Sequoia and Kings Canyon National Parks

National Park News

A display of full-scale artificial sequoia trees and wayside exhibits was dedicated in a special evening ceremony on May 14th at the Fresno, California, airport by superintendent Craig Axtell and city officials.

Mayor Ashley Swearengin and Russell Widmar, director of aviation, Fresno Yosemite International Airport, praised the displays as attention-getting and important tools for focusing attention on a jewel in a region of iconic wild places.

Dave Uberuaga, acting superintendent of Yosemite National Park, also welcomed the display, saying that it underscored the area’s natural riches and that he hoped it would encourage residents to explore them with renewed interest. 

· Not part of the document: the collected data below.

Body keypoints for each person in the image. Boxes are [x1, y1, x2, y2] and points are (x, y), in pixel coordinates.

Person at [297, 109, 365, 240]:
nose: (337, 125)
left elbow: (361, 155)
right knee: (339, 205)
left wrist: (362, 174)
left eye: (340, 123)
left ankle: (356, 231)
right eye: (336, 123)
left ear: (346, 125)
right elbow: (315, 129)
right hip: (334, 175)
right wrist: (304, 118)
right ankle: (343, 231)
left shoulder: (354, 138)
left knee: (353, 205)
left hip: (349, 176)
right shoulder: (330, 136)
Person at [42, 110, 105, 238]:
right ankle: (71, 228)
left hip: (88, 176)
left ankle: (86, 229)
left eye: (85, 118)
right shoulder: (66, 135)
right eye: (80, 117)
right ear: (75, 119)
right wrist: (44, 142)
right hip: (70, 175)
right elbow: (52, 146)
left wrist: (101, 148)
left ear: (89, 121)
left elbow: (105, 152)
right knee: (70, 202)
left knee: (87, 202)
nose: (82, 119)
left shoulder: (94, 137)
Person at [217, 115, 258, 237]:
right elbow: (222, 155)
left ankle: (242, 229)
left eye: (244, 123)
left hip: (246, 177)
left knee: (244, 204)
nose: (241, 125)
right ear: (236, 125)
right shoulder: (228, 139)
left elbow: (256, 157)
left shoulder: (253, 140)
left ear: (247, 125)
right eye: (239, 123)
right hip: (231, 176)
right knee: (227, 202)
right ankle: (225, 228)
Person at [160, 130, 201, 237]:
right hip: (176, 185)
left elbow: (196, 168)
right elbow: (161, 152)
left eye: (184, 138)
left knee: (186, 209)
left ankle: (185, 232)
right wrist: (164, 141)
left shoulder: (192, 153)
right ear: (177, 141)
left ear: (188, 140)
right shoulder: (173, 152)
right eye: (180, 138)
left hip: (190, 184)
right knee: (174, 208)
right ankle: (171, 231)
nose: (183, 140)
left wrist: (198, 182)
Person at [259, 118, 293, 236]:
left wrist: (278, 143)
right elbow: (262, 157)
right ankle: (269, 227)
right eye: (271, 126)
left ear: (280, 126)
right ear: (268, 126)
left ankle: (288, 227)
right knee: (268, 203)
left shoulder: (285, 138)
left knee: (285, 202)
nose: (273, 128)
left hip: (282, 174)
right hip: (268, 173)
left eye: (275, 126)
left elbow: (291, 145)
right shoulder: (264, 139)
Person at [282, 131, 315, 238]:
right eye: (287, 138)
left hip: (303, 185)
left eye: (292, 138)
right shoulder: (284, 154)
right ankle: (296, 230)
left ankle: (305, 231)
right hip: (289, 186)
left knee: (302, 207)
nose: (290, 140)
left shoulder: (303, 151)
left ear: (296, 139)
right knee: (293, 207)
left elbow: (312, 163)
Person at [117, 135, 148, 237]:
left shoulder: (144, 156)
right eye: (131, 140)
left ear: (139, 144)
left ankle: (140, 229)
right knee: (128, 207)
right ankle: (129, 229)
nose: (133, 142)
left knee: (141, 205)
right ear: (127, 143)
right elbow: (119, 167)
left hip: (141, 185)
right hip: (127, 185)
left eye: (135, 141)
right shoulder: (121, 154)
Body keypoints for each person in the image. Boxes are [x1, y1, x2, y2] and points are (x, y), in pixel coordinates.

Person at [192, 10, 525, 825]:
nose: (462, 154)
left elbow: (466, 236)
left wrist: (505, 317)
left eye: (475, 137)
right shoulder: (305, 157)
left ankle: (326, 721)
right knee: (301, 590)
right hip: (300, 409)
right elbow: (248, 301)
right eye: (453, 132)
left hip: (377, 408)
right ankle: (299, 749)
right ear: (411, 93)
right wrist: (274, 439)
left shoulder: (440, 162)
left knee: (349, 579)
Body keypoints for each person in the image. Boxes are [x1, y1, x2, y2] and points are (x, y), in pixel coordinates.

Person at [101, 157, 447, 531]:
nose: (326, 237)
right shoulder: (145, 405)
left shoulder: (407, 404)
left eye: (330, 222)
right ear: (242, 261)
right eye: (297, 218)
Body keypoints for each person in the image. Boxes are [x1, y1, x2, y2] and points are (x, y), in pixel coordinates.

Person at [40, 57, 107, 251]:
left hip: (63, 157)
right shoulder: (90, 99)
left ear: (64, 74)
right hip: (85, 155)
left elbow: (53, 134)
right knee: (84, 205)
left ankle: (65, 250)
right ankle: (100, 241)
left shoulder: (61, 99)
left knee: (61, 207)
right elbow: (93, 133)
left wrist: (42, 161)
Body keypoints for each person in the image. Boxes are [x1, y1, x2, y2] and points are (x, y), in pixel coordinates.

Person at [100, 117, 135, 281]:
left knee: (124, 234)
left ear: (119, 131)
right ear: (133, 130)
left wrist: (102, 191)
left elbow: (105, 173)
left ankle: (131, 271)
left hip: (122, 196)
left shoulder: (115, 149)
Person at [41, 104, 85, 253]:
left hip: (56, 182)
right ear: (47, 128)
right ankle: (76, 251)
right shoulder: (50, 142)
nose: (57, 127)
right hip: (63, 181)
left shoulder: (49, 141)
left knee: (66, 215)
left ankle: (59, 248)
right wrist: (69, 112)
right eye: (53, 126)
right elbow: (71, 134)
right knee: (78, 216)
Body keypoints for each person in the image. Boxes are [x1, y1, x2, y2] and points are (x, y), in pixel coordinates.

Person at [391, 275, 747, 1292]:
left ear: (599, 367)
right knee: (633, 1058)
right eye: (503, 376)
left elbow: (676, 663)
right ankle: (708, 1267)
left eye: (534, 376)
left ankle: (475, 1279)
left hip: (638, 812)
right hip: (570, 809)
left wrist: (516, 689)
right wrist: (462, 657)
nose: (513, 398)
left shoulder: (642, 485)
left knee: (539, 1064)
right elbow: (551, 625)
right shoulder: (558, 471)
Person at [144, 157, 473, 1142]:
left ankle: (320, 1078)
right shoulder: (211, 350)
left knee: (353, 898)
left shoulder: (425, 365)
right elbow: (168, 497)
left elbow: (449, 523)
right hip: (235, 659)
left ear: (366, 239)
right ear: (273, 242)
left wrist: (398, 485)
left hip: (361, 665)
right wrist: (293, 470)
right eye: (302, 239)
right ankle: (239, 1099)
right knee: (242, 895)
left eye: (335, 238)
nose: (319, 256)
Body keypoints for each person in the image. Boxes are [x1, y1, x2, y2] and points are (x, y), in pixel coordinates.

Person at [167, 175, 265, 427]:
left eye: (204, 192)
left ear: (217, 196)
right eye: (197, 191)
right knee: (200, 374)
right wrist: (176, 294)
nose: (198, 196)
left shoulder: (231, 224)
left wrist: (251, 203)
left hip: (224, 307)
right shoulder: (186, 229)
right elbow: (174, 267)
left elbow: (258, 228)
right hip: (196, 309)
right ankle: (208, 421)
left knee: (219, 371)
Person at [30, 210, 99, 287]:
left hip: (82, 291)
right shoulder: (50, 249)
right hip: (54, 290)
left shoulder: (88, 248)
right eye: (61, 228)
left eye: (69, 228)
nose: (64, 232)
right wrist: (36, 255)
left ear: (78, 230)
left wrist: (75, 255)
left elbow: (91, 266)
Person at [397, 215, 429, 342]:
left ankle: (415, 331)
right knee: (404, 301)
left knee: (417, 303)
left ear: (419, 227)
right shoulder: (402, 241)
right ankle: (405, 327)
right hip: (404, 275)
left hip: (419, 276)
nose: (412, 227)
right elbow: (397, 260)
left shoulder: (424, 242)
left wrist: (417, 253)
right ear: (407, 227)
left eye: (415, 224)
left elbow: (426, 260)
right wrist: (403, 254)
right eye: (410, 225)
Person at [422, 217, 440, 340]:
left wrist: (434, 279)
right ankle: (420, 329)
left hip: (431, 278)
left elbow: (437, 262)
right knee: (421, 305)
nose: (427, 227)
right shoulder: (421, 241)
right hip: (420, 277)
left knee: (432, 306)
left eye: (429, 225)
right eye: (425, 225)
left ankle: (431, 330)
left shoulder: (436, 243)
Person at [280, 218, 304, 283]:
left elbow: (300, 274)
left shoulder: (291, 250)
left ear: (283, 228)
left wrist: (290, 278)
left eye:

The display consists of four clusters of 25-foot-tall, life-like sequoias designed and executed under the direction of Gary Hanick, president and co-founder of NatureMaker, creator of museum-quality sculpted trees. The display is accompanied by wayside exhibits in English and Spanish that tell the story of the national parks and the giants of Sequoia National Park. When completed, the forest will extend beyond the current space in the airport’s passenger terminal.

The original concept for a forest was Widmar’s, as part of a plan for renovating the terminal. The concept’s development, leading to a forest of sequoias, proceeded with the involvement of Alexandra Picavet, the park’s public affairs specialist, along with other park employees.

The success of the project was evident even before the ceremony had concluded, as airline passengers and others began stopping to touch the trees to see if they were real and to capture them in pictures with their children or themselves. Superintendent Axtell said he believed the display would easily accomplish its goal of spreading the National Park Service message.

“This impressive work,” he said, “will not only tell visitors from other parts of the world and the country about our special places—perhaps for the first time—it will also capture the attention of those  in our community who have not yet experienced them, and, I very much hope, bring them to us.”